Set tasks →
- 1) List every place name that appears in the passage on South Africa's water shortage. Leave out the name of the university.
- 2) Resume the passage on South Africa's water shortage, carrying on from its final sentence.

South Africa is running out of water, yet every day the push is to export more. Most of South Africa’s exports outside of mining are agricultural produce; most going overseas to the rich countries and through out that production process, goes South Africa’s (and Africa’s) water. 

South Africa will need “1.6 times the amount of water than will naturally be available by 2030”[[i]], said Professor Antony Turton of Free State University at a conference early 2018.

It is not a new horror: South Africa is water stressed [[ii]], always was. Cape Town is in the news now, but many unheralded municipalities apply restrictions nearly every year.

In the 1980s, we whites joked through the Highveld drought that turned lush-green White gardens brown. No worries then. The population that counted was so small; the available water was enough to keep the privileged clean and continue exporting to fund their extravagancies.

35 years on and the new South Africans have grasped nothing. Perhaps no one understands what Turton is saying: “long before 2030 there will not be enough”. “Save water, it’s precious” should be hummed every morning before we brush our teeth and let the tap run. Instead the government continues its support for Big Business as it exports even more of our precious water.

He said grape, I say gripe  

Our drive through the great waterless Karoo over, we stood at the view-site in the cold mist high above Franschhoek. I was filled with the beauty of the surrounding mountains, the Winelands stretched below. My friend saw only dollars.

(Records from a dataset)
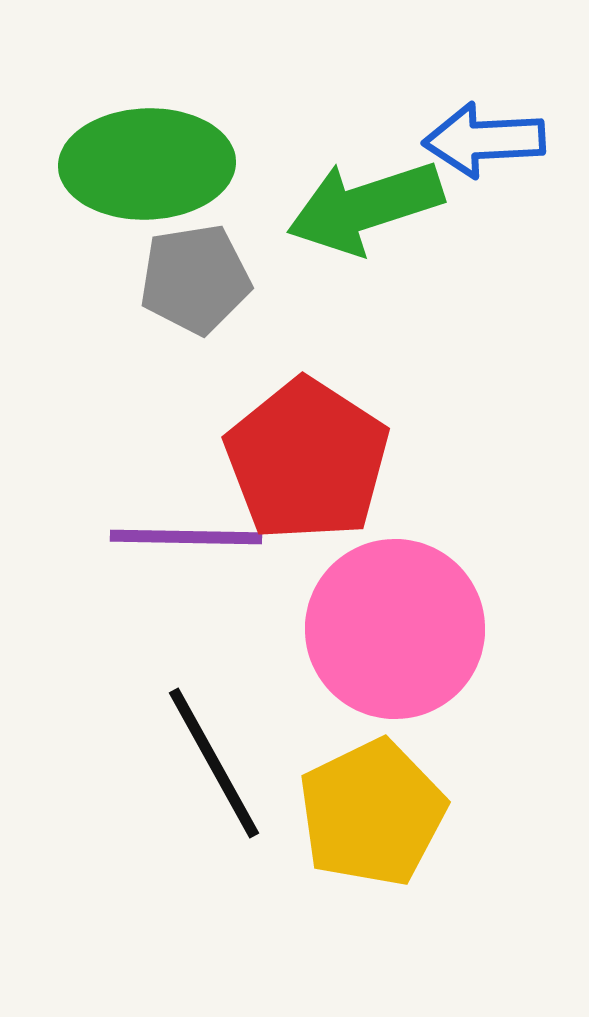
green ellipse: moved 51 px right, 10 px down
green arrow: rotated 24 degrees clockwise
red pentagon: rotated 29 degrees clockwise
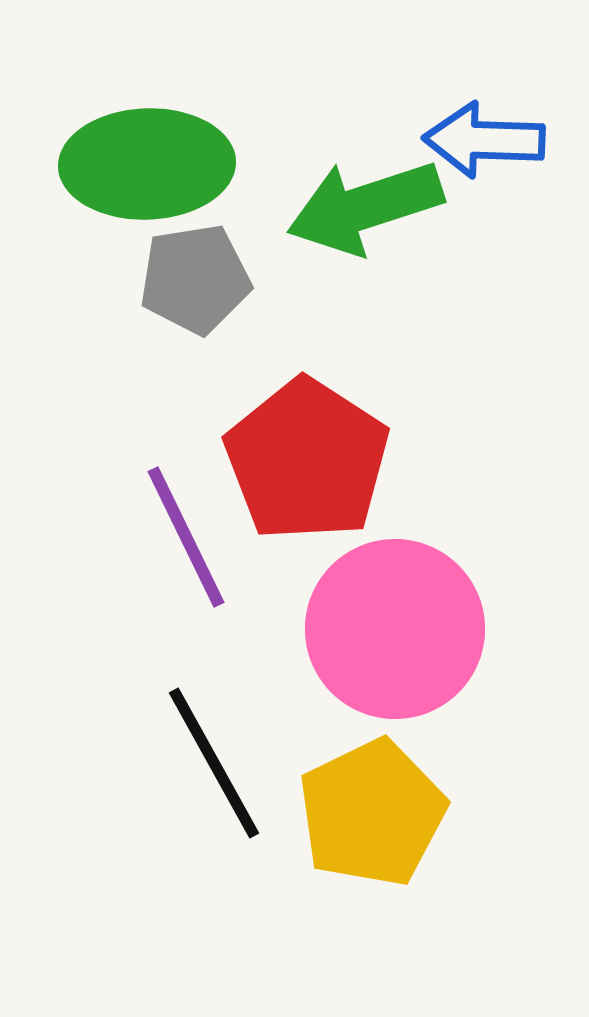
blue arrow: rotated 5 degrees clockwise
purple line: rotated 63 degrees clockwise
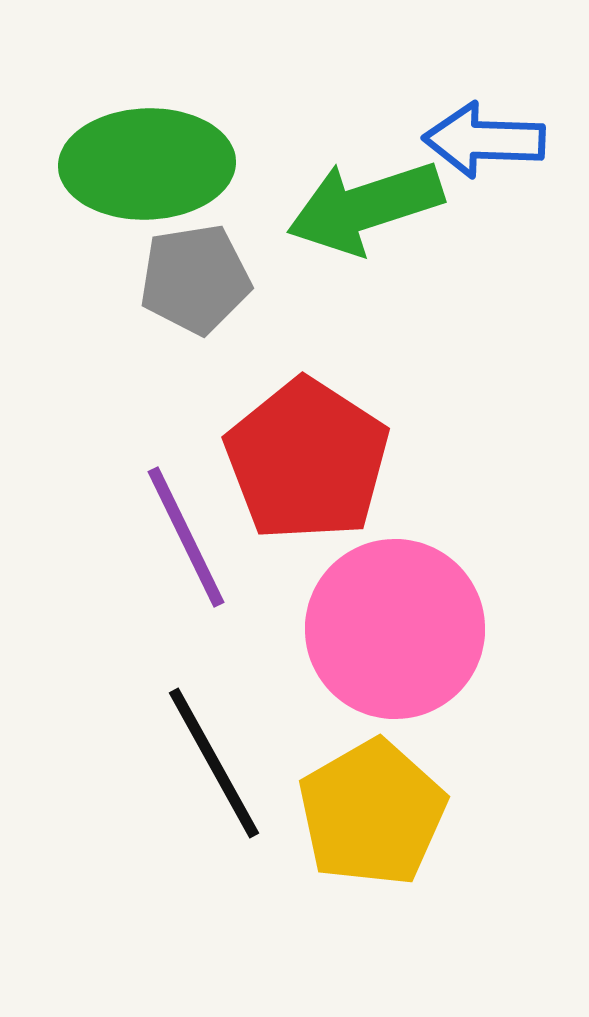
yellow pentagon: rotated 4 degrees counterclockwise
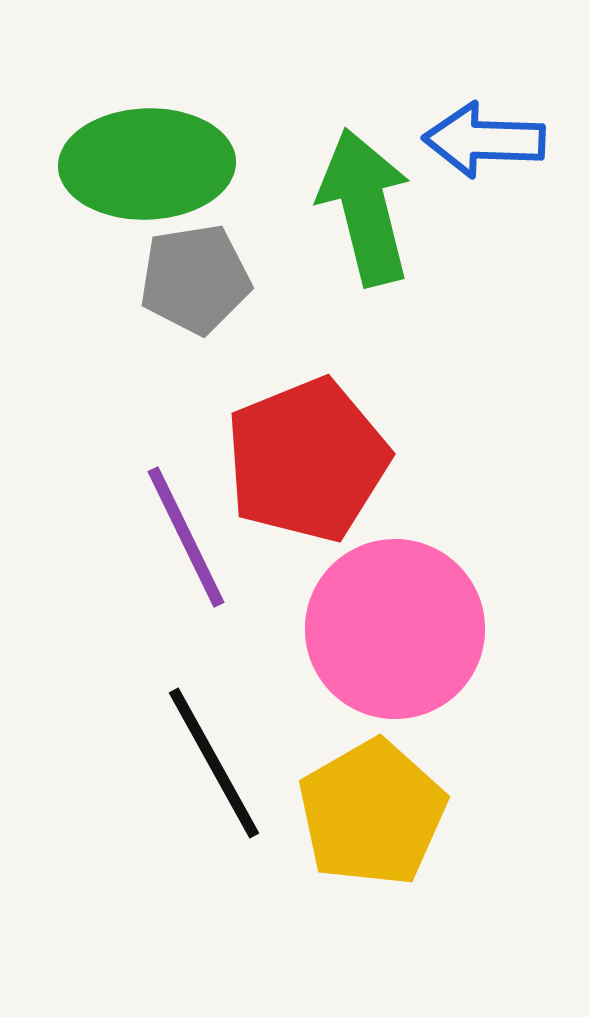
green arrow: rotated 94 degrees clockwise
red pentagon: rotated 17 degrees clockwise
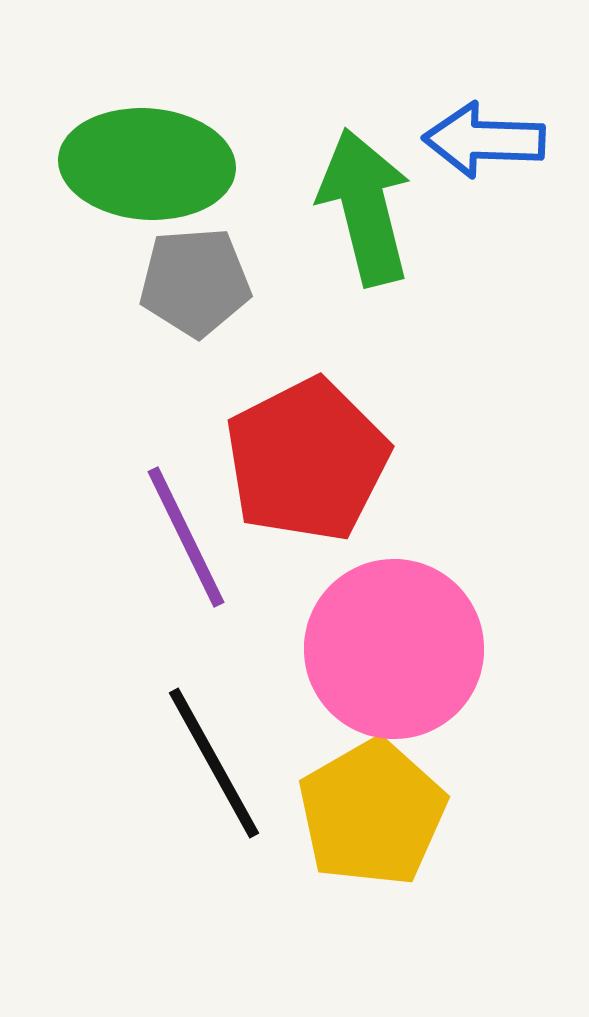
green ellipse: rotated 6 degrees clockwise
gray pentagon: moved 3 px down; rotated 5 degrees clockwise
red pentagon: rotated 5 degrees counterclockwise
pink circle: moved 1 px left, 20 px down
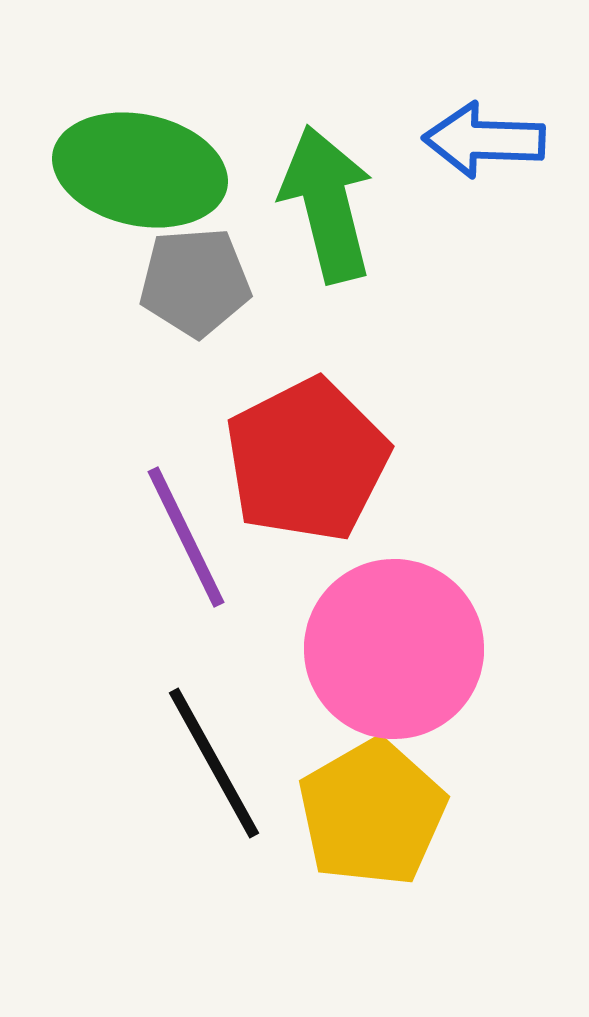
green ellipse: moved 7 px left, 6 px down; rotated 8 degrees clockwise
green arrow: moved 38 px left, 3 px up
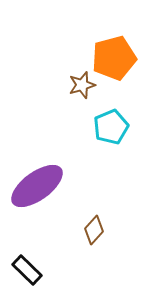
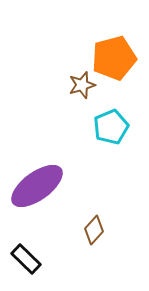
black rectangle: moved 1 px left, 11 px up
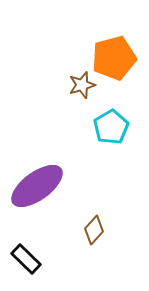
cyan pentagon: rotated 8 degrees counterclockwise
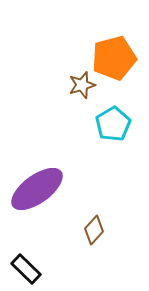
cyan pentagon: moved 2 px right, 3 px up
purple ellipse: moved 3 px down
black rectangle: moved 10 px down
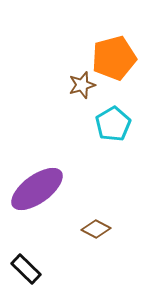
brown diamond: moved 2 px right, 1 px up; rotated 76 degrees clockwise
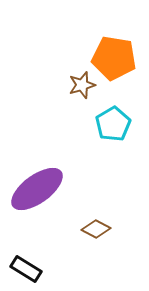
orange pentagon: rotated 24 degrees clockwise
black rectangle: rotated 12 degrees counterclockwise
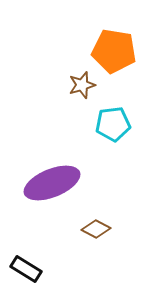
orange pentagon: moved 7 px up
cyan pentagon: rotated 24 degrees clockwise
purple ellipse: moved 15 px right, 6 px up; rotated 14 degrees clockwise
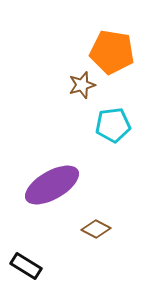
orange pentagon: moved 2 px left, 1 px down
cyan pentagon: moved 1 px down
purple ellipse: moved 2 px down; rotated 8 degrees counterclockwise
black rectangle: moved 3 px up
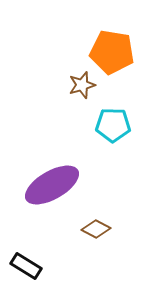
cyan pentagon: rotated 8 degrees clockwise
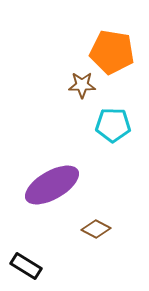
brown star: rotated 16 degrees clockwise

Written answers →
- 1) South Africa, Africa, Cape Town, the Highveld, the Karoo, Franschhoek, the Winelands

- 2)
“That’s foreign currency stretched out there, earned by doing what South Africans do best – Exporting cheap! We’re lucky. Franschhoek is good for wine. Other parts are suited to produce Euros, pounds and dollars from tobacco, orange and apple, asparagus, even I guess President Ramaphosa’s buffalo, and so much more. Magnificent eh?”

“We took 95,775 hectares, emptied it, grew grapes and make about 900 million litres into drinking alcohol every year. Of that 60 percent is sold overseas [[iii]] importing the good life into South Africa.”

And tragic. Few people of KwaZulu-Natal have seen the hundreds of thousands of not needed hectares of sugar cane waving, few of Gauteng and the too many herds of cattle of the Highveld – South Africa’s land and water used for wrong reasons and/or to benefit foreigners first. Outside of the residents of the Paarl-Franschhoek-Stellenbosch triangle, a handful of Cape citizens have seen the patchwork spread below me where 84 percent of the total production is turned into alcohol.  

That is how globalisation works.

Free trade … a myth driven by the South African government and Big Business partnership.

There is nothing smart about selling one’s household’s essentials cheaply in order to pay for top-dollar stuff that are not really needed. Charity begins at home. That is particularly true when we understand that if our own citizens continue to be poorly fed the whole country – you, I and billionaire Ramaphosa too – will be dragged down. And it is happening. Playing the sell more-and-buy less-for-Rand game sounds like good business, but South Africa has made a particularly poor job of the most important trade balance – balancing water out, water in.  

“… Analysis of actual trade data revealed that South Africa has been a net importer (of hard goods) … over the past 12 years”[[iv]] aggravated by “net VW [virtual water] exports in recent years reaching more than 4 billion m3 by 2013” [[v],[vi]].

 “The water used in the production process of an agricultural or industrial product is called the ‘virtual water’ contained in the product.”

The quoted VW export figure is “net”, meaning it is calculated after recognising that South Africa is growing less of and importing more water guzzling crops such as maize, wheat and cotton. Even after adjusting the trade balance to reflect the importation of these “high water content” staples there is still a net loss of virtual water.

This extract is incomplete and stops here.